The border guard’s overall sentence was reduced: the court dropped the seven-month suspended prison sentence he had received, but his suspended fine was increased from CHF9,000 ($9,076) to CHF22,500.
The guard had denied any responsibility in the stillbirth.
The case dates to July 2014, when the Syrian woman, her husband and their two-year old son were travelling with a group of around 30 migrants attempting to pass through Switzerland on a train from Milan to Paris. She was seven months pregnant at the time.
Stopped at Vallorbe, near the Swiss-French border in northwest Switzerland, the group was ordered to return to Italy escorted by a unit of Swiss border guards. The group was initially transported by bus from Vallorbe to Brig in canton Valais. At Brig train station, where the migrants had to wait for two-and-a-half hours, the woman’s health deteriorated.

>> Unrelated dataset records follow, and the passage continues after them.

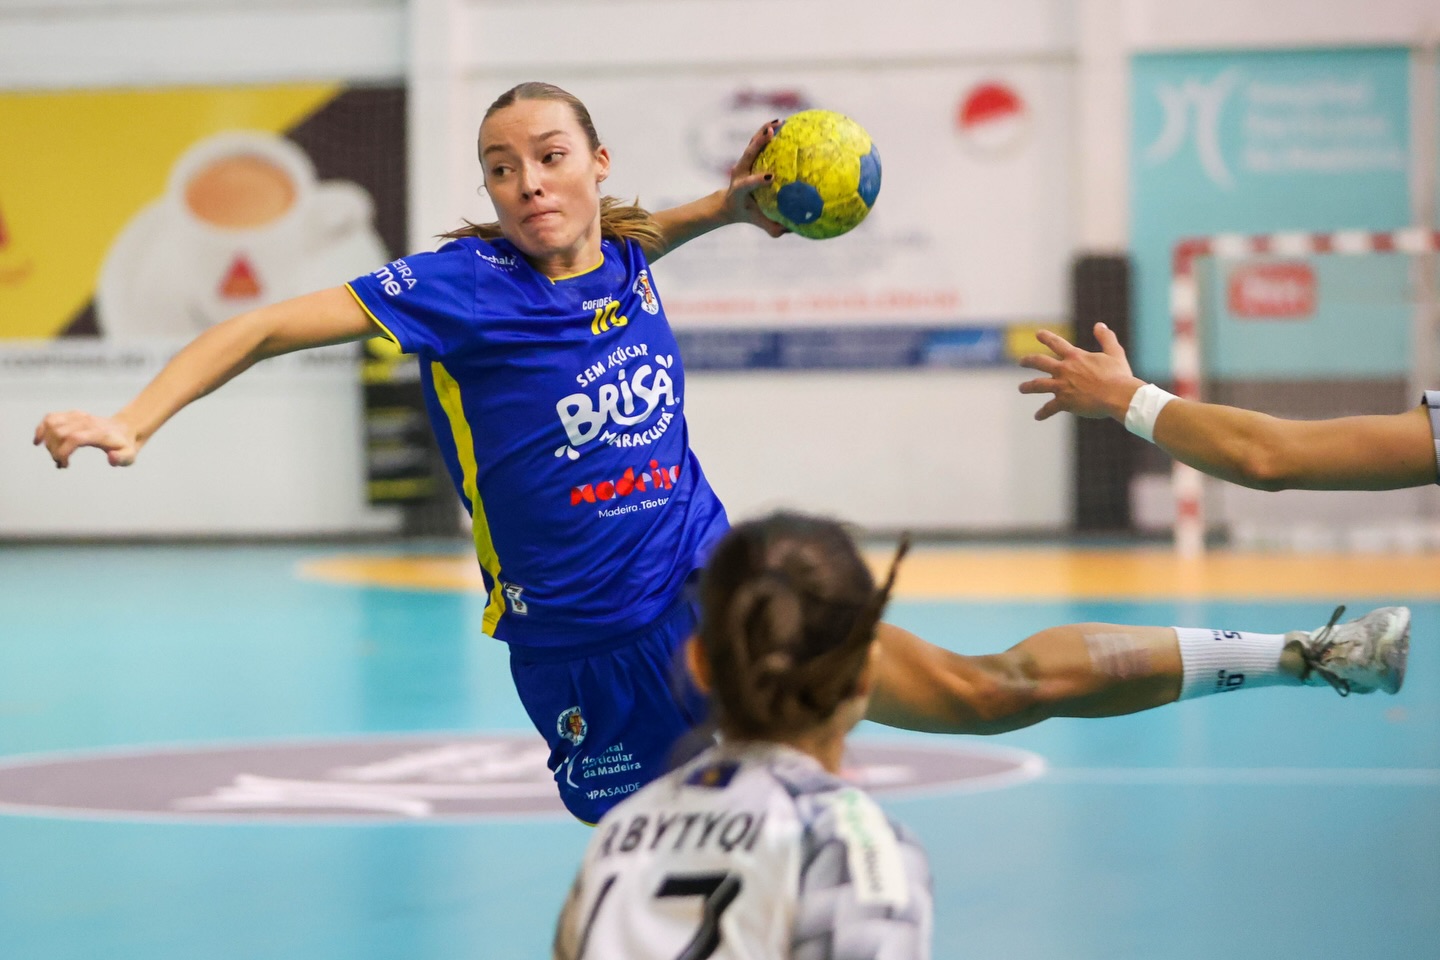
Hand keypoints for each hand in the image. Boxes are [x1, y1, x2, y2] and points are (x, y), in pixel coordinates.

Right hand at [34, 411, 141, 467]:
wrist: (125, 429)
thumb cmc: (124, 445)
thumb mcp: (129, 455)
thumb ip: (122, 458)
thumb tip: (110, 458)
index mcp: (98, 433)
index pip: (73, 438)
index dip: (63, 452)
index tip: (64, 465)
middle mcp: (86, 422)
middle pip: (59, 433)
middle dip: (54, 451)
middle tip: (61, 463)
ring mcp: (78, 416)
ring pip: (52, 424)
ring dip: (47, 441)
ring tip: (54, 454)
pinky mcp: (72, 415)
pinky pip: (51, 418)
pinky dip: (41, 428)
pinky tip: (39, 441)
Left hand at [721, 120, 789, 237]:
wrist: (729, 203)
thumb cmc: (748, 213)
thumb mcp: (759, 222)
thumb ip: (774, 227)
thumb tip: (794, 229)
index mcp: (739, 189)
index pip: (747, 184)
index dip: (757, 179)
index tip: (771, 177)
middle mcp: (739, 173)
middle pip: (748, 154)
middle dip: (758, 143)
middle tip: (771, 132)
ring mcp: (742, 163)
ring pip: (752, 144)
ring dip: (764, 131)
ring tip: (780, 121)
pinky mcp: (747, 157)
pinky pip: (758, 142)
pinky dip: (768, 132)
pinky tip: (783, 124)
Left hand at [1017, 322, 1145, 421]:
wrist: (1117, 395)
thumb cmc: (1118, 375)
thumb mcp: (1114, 352)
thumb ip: (1106, 338)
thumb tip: (1099, 325)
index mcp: (1076, 357)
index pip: (1056, 343)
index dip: (1046, 337)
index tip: (1038, 334)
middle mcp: (1065, 369)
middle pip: (1040, 362)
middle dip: (1028, 361)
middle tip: (1021, 362)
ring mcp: (1062, 386)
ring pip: (1038, 385)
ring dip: (1027, 387)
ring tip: (1021, 388)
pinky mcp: (1064, 402)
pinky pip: (1049, 408)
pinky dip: (1043, 413)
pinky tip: (1037, 416)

In pain, she had to be carried onto a train at Brig. During the journey towards Domodossola (on the Italian border), the woman’s waters broke early, and she started bleeding. Her pleas for help, as well as those of her husband, were ignored by the Swiss border guard, the prosecution said.
The woman eventually collapsed on the train platform in Domodossola and her baby was later stillborn in an Italian hospital. Experts said the foetus had already died before the stop at Brig.
The sergeant-major told the court that he had not initially noticed that the woman was suffering and had only noticed her condition when she was carried to the train. He said he had then immediately informed his Italian colleagues that a person on the train needed medical assistance.
The prosecutor, however, had argued that as the person in charge, the border guard had been responsible for the Syrian woman and should have immediately requested medical assistance. He said it had been incomprehensible that he had not once asked her how she was feeling.